Instructions for the task. State only the number of lines in the listing that contain the string "регаты".

━━ Task input ━━

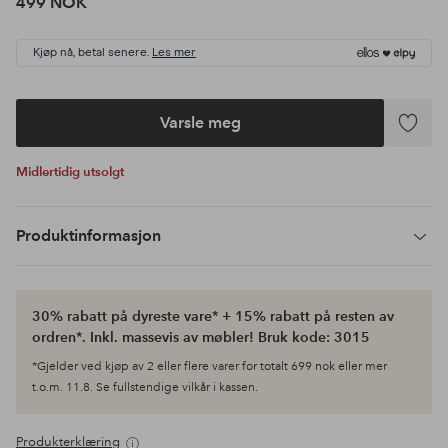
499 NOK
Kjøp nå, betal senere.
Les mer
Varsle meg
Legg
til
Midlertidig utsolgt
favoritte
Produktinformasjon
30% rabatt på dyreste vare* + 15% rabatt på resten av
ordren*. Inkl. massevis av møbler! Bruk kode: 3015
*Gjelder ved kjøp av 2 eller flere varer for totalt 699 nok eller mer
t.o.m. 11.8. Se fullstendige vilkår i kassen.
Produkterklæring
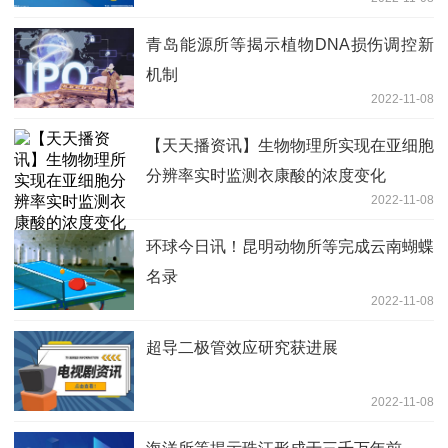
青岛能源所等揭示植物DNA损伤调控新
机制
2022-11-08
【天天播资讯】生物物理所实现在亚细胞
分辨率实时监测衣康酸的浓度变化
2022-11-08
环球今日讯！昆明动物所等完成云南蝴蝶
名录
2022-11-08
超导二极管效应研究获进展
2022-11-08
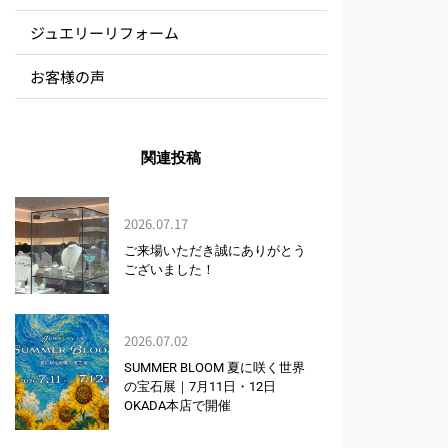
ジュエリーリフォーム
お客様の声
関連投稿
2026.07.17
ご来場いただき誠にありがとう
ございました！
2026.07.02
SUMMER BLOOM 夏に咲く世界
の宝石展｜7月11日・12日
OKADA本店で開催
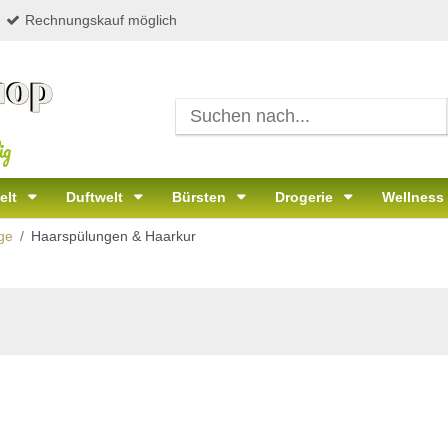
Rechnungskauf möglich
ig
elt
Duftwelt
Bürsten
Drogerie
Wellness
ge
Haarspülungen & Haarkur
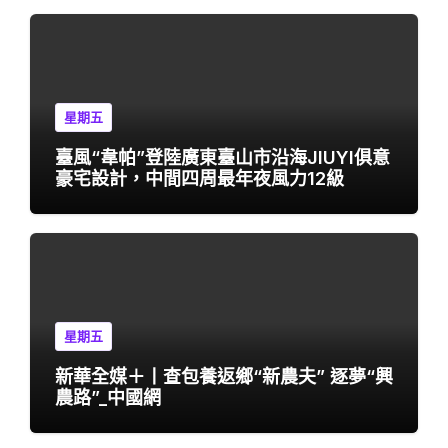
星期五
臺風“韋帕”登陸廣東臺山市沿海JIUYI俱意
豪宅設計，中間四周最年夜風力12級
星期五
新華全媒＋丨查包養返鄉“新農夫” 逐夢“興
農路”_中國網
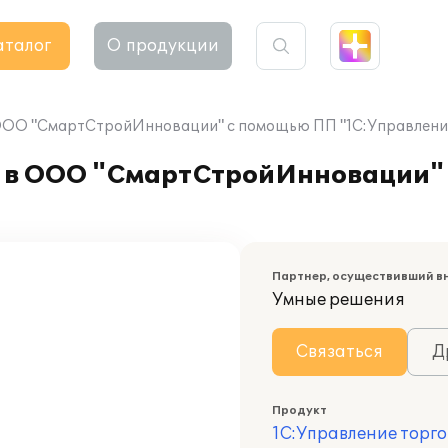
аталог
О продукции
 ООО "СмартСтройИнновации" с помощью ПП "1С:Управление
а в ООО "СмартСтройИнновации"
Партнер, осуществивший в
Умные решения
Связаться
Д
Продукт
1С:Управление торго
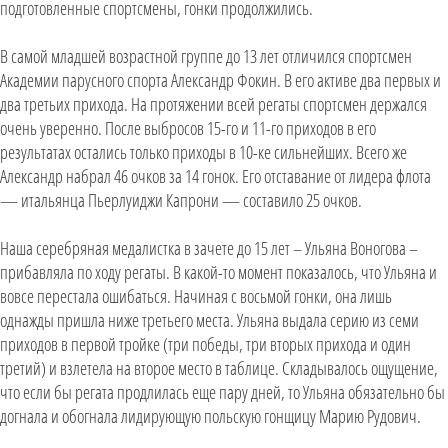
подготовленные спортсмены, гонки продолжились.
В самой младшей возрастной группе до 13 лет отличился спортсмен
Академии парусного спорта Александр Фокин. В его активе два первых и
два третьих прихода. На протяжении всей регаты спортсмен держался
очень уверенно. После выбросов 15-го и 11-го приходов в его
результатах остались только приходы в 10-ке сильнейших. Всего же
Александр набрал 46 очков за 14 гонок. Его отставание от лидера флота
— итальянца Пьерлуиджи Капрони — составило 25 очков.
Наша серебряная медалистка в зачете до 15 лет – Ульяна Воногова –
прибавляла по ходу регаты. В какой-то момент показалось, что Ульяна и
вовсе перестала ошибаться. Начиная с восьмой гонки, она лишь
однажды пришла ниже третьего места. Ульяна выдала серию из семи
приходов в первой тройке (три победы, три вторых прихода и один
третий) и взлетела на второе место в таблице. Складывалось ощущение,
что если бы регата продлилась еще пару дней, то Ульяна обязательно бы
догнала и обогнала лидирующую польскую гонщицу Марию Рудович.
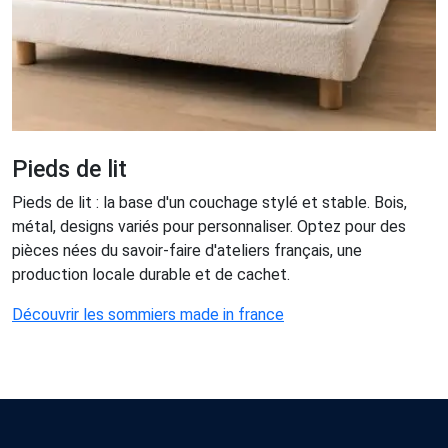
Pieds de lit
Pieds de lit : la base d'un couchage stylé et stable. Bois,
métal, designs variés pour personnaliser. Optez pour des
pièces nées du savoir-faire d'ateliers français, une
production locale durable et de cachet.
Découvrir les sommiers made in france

━━━

Exercise answer. 2